### WHAT THE TASK REQUIRES
Retype the entries below exactly, but begin at the line containing "could be small damages in the" and end at the last line.

BEGIN RECORDED DATA

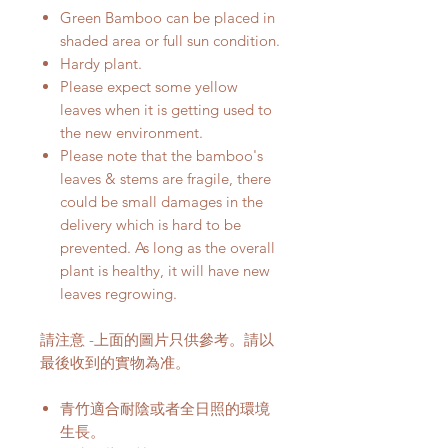
Green Bamboo can be placed in
shaded area or full sun condition.
Hardy plant.
Please expect some yellow
leaves when it is getting used to
the new environment.
Please note that the bamboo's
leaves & stems are fragile, there
could be small damages in the
delivery which is hard to be
prevented. As long as the overall
plant is healthy, it will have new
leaves regrowing.
請注意 -上面的圖片只供參考。請以
最後收到的實物為准。
青竹適合耐陰或者全日照的環境
生長。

END RECORDED DATA

### OUTPUT BELOW
could be small damages in the
delivery which is hard to be
prevented. As long as the overall
plant is healthy, it will have new
leaves regrowing.
請注意 -上面的圖片只供參考。請以
最後收到的實物為准。
青竹適合耐陰或者全日照的環境
生長。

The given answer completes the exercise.